Larnaca airport has remained third among the European airports with passenger traffic of 5 to 10 million per year, which had the largest increase in passenger traffic since March.
European airport trade body, ACI EUROPE on Friday released its air traffic report for June. The report reveals that during the first half of this year, passenger traffic at Europe’s airports grew by an average +9.0 per cent.
“In the first half of the year, Larnaca International Airport managed to maintain its third place on the passenger traffic increase chart since last March, among all international airports in Europe, in the category of 5 to 10 million passengers per year,” said airports’ operator Hermes.
Larnaca airport ranked third, with an increase of 22.7 per cent or 571,926 additional passengers, preceded by Keflavik International Airport (Iceland), with 39.7 per cent and Kiev International Airport (Ukraine) which occupies the second place with an increase in passenger traffic of 29.4 per cent.
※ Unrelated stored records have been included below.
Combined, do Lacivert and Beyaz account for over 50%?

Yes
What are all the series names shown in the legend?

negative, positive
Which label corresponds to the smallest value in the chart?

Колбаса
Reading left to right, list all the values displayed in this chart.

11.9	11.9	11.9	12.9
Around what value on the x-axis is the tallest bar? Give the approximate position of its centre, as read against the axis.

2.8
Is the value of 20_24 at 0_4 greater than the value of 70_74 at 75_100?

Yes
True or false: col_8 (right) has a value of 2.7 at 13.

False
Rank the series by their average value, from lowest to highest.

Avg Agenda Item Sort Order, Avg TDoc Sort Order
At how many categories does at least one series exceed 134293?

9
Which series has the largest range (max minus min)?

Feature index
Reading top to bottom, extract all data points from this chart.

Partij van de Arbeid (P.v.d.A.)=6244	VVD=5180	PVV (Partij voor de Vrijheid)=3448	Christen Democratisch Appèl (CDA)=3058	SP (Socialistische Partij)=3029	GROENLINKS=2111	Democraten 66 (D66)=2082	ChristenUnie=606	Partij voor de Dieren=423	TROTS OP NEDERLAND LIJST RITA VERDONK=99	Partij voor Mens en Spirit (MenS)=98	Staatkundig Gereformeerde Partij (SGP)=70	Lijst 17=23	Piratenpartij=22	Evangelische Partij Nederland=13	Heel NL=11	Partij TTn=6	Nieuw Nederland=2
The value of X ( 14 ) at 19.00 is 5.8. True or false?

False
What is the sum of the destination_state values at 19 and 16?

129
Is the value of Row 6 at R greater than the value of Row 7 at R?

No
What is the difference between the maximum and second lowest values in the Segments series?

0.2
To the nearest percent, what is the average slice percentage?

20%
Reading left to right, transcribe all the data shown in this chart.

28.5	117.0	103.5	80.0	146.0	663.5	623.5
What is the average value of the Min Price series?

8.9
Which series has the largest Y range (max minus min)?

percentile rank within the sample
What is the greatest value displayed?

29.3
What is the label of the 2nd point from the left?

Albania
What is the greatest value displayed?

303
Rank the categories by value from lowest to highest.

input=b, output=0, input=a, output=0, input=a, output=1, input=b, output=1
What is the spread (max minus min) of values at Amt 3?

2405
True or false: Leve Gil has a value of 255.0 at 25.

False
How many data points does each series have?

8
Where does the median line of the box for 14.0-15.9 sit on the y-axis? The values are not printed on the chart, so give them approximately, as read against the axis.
Hermes said that in the group of airports with 5 to 10 million passengers per year, Larnaca continued to be the first among all the international airports of the European Union member states that had achieved the biggest increase in passenger traffic.
ACI EUROPE said in its report that the EU and non-EU markets ended up posting similar growth levels in passenger traffic – respectively at +8.7 per cent and +9.9 per cent.
In the EU, the Benelux along with Cyprus, Malta and Portugal in the South as well as Estonia, Lithuania, Poland, The Czech Republic, Hungary, Slovenia and Croatia to the East all achieved double digit growth. In the non-EU market, Albania, Georgia, Moldova, Montenegro and Ukraine each grew by well above +20 per cent.
Europe’s Top 5 busiest airports recorded a passenger traffic increase of +4.3 per cent in the first half of the year – a notable improvement over their 2016 performance (+1.6 per cent). Amsterdam-Schiphol topped the league in terms of growth (+8.7 per cent), followed by Paris-CDG (+5.2 per cent), Frankfurt (+4.5 per cent). Capacity-constrained London-Heathrow still managed to grow (+3.9 per cent), while Istanbul-Atatürk kept regaining lost ground (-1.1 per cent), said the Brussels – based organisation.